(Provided passage)

Ashfield’s MP Gloria De Piero has welcomed the announcement that King’s Mill hospital will be taken over by a top-performing Nottingham NHS trust.
Bosses at Sherwood Forest Hospitals NHS Foundation Trust, which also runs Mansfield Community Hospital, announced yesterday that they will be merging with Nottingham University Hospitals - the trust which runs the Queen’s Medical Centre.
The announcement was made following a damning inspection from health watchdog the Care Quality Commission (CQC) last year, when it emerged that the trust was in a worse state than when it was first placed into ‘special measures’ two years earlier.
Speaking about the announcement, Ms De Piero told the Chad: “This partnership is an extremely important step in making sure that the people of Ashfield will have a hospital that can be relied on to consistently deliver the care that they need and should expect.
“Some very good work is being carried out at Sherwood Forest Hospitals to address the failings that the CQC has highlighted, with significant progress being made in reducing mortality rates and deaths from sepsis thanks to improvements in care and record keeping.
“However there is still a long way to go and I hope that the trust will continue to improve as it works with Nottingham University Hospitals staff and its experienced senior leadership team.
“I have written to the interim chief executive Peter Herring to seek assurances that King’s Mill Hospital will not lose any services and will retain the current level of doctors and nurses who are based there.”

(End Provided passage)

According to the article about King's Mill hospital, which trust runs the Queen's Medical Centre? The records that come next are separate material and unrelated to the text.

(Recorded data)

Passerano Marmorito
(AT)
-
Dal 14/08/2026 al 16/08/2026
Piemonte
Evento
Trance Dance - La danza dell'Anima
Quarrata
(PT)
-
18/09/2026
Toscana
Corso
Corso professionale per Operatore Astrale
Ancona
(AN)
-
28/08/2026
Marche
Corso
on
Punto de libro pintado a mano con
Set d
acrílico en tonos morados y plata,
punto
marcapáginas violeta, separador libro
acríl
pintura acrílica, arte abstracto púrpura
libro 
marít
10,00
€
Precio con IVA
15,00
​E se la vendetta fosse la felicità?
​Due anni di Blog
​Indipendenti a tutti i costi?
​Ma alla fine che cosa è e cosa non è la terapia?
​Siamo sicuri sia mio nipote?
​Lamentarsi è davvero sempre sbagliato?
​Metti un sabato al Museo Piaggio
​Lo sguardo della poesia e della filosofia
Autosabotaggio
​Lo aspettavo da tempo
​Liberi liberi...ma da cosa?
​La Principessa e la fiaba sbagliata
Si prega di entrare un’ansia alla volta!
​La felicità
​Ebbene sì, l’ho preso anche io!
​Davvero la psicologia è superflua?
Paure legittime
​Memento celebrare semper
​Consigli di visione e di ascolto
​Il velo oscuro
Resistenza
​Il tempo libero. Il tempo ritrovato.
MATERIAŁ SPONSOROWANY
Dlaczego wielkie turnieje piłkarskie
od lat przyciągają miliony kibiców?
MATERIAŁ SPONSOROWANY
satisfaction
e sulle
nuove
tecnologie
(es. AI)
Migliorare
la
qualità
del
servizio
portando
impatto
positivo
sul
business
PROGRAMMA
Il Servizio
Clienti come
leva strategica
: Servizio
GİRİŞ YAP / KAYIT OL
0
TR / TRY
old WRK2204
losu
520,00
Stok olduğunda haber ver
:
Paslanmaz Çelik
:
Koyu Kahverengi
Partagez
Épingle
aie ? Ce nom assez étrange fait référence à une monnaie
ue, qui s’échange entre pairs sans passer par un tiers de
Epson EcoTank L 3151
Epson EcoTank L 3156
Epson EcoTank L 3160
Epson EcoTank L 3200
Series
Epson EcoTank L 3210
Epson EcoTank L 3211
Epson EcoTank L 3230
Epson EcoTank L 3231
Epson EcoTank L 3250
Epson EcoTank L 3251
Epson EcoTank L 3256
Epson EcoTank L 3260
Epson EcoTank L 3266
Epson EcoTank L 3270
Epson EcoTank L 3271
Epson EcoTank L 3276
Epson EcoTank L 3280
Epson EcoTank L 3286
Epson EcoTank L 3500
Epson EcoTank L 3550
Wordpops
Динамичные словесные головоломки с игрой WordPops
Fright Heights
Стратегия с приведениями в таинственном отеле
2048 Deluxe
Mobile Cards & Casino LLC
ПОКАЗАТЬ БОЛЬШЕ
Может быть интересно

(End Recorded data)

* _Your solution_: Nottingham University Hospitals.